2a) the wikispeedia dataset contains a file of the shortest human-found paths between pairs of articles. Load these paths, and compare the lengths of a large number (~100) of paths to paths found by your methods in P0 and P1.

In [29]:
shortest_pathname = '/Users/maxperozek/CP341/Day4/wikispeedia_paths-and-graph/shortest-path-distance-matrix.txt'

path_matrix = -1 * np.ones((4604, 4604)) # -1 indicates that there is no path from the surce to the target

with open(shortest_pathname) as f:
    row = 0
    for line in f:
        if line[0] != '#' and line[0] != '\n':
            line = ''.join(c for c in line if( c.isalnum() or c == '_'))
            col = 0
            for char in line:
                # print(char)
                if char != '_':  
                    path_matrix[row,col] = char
                col += 1
            row += 1

In [30]:
path_matrix

array([[ 0., -1., -1., ...,  4.,  4.,  2.],
       [-1.,  0., -1., ...,  3.,  3.,  3.],
       [-1., -1.,  0., ...,  3.,  3.,  3.],
       ...,
       [-1., -1., -1., ...,  0.,  3.,  3.],
       [-1., -1., -1., ...,  4.,  0.,  3.],
       [-1., -1., -1., ...,  3.,  3.,  0.]])

In [31]:
path_matrix[0,1]

-1.0

In [32]:
np.random.seed(1)
rand_nodes = np.random.choice(links_gr.nodes, 200, replace=False)
srcs = rand_nodes[:100]
dsts = rand_nodes[100:]

In [33]:
i = 0
total = srcs.shape[0]
while i < total:
    if path_matrix[ idx_db[srcs[i]], idx_db[dsts[i]] ] == -1:
        srcs = np.delete(srcs, np.where(srcs == srcs[i]))
        dsts = np.delete(dsts, np.where(dsts == dsts[i]))
        total -= 1
    i += 1

In [34]:
print(srcs.shape, dsts.shape)

(89,) (89,)


In [35]:
paths = np.stack((srcs, dsts)).T

In [36]:
paths.shape

(89, 2)

In [38]:
len_human = []
len_dij = []
len_heur = []

pbar = tqdm(total=len(paths), position=0, leave=True)
for p in paths:
    len_human.append(path_matrix[ idx_db[p[0]], idx_db[p[1]] ])
    len_dij.append(len(dijkstras(links_gr, p[0], p[1])))
    len_heur.append(len(astar(links_gr, p[0], p[1])))
    pbar.update(1)
pbar.close()

57it [00:53,  1.07it/s]                                  | 0/89 [00:00<?, ?it/s]
 89%|██████████████████████████████████████▏    | 79/89 [01:14<00:07,  1.27it/s]
KeyboardInterrupt



Running got hung up on one of the last paths.

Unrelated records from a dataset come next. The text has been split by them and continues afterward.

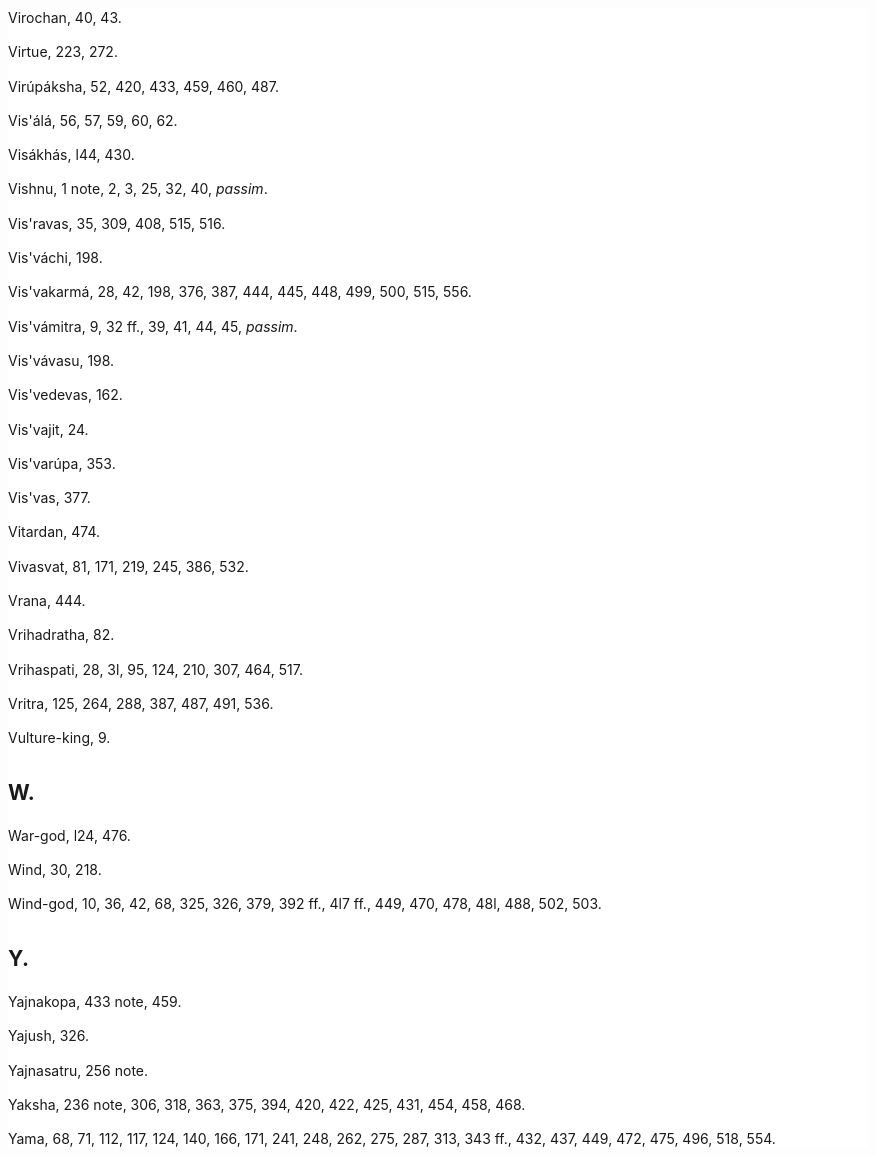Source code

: Virochan, 40, 43.

Virtue, 223, 272.

Virúpáksha, 52, 420, 433, 459, 460, 487.

Vis'álá, 56, 57, 59, 60, 62.

Visákhás, l44, 430.

Vishnu, 1 note, 2, 3, 25, 32, 40, _passim_.

Vis'ravas, 35, 309, 408, 515, 516.

Vis'váchi, 198.

Vis'vakarmá, 28, 42, 198, 376, 387, 444, 445, 448, 499, 500, 515, 556.

Vis'vámitra, 9, 32 ff., 39, 41, 44, 45, _passim_.

Vis'vávasu, 198.

Vis'vedevas, 162.

Vis'vajit, 24.

Vis'varúpa, 353.

Vis'vas, 377.

Vitardan, 474.

Vivasvat, 81, 171, 219, 245, 386, 532.

Vrana, 444.

Vrihadratha, 82.

Vrihaspati, 28, 3l, 95, 124, 210, 307, 464, 517.

Vritra, 125, 264, 288, 387, 487, 491, 536.

Vulture-king, 9.

## W.

War-god, l24, 476.

Wind, 30, 218.

Wind-god, 10, 36, 42, 68, 325, 326, 379, 392 ff., 4l7 ff., 449, 470, 478, 48l, 488, 502, 503.

## Y.

Yajnakopa, 433 note, 459.

Yajush, 326.

Yajnasatru, 256 note.

Yaksha, 236 note, 306, 318, 363, 375, 394, 420, 422, 425, 431, 454, 458, 468.

Yama, 68, 71, 112, 117, 124, 140, 166, 171, 241, 248, 262, 275, 287, 313, 343 ff., 432, 437, 449, 472, 475, 496, 518, 554.

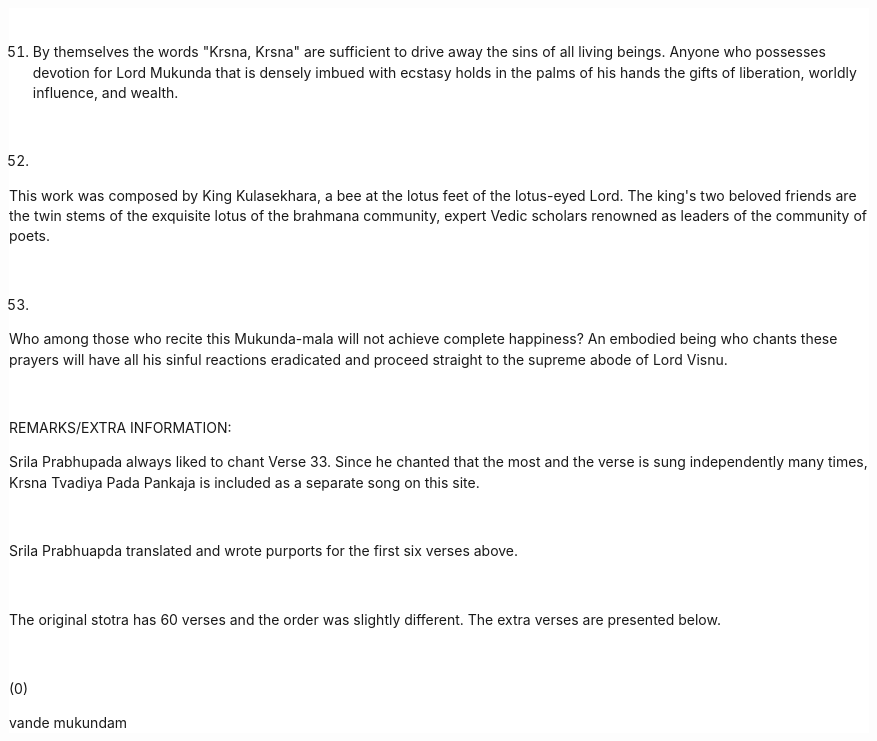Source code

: 
 


51) By
themselves the words "Krsna, Krsna" are sufficient to drive away the
sins of all living beings. Anyone who possesses devotion for Lord Mukunda that
is densely imbued with ecstasy holds in the palms of his hands the gifts of
liberation, worldly influence, and wealth.


 


52)
This work was composed by King Kulasekhara, a bee at the lotus feet of the lotus-eyed
Lord. The king's two beloved friends are the twin stems of the exquisite lotus
of the brahmana community, expert Vedic scholars renowned as leaders of the
community of poets.


 


53)
Who among those who recite this Mukunda-mala will not achieve complete
happiness? An embodied being who chants these prayers will have all his sinful
reactions eradicated and proceed straight to the supreme abode of Lord Visnu.


 


REMARKS/EXTRA
INFORMATION:


Srila
Prabhupada always liked to chant Verse 33. Since he chanted that the most and
the verse is sung independently many times, 
Krsna Tvadiya
Pada Pankaja
 is included as a separate song on this site. 


 


Srila
Prabhuapda translated and wrote purports for the first six verses above.


 


The
original stotra has 60 verses and the order was slightly different. The extra
verses are presented below.


 


(0)


vande
mukundam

I'm not really sure what's going on here... It never terminated on its own but the lists were still appended to through the point that I interrupted and are saved in memory, so I've observed the means below. My best guess is that memory is getting filled up with garbage throughout running this. I know that python does garbage collection for me but it's just a hunch, since I removed the paths that were unable to be found.

In [39]:
import statistics

In [40]:
statistics.mean(len_human)

3.125

In [41]:
statistics.mean(len_dij)

4.15

In [42]:
statistics.mean(len_heur)

4.151898734177215

The human found best path seems to outperform my 'dijkstras' implementation by 1 link on average. I am waiting until I can leave my computer for a handful of hours before I calculate the heuristic lookup table and run the full heuristic search.
One way that the heuristic could be improved would be making the calculation faster, perhaps processing the article text further to remove unimportant words and possibly even weight key words more heavily. Any way of decreasing the time of the expensive union and intersection operations.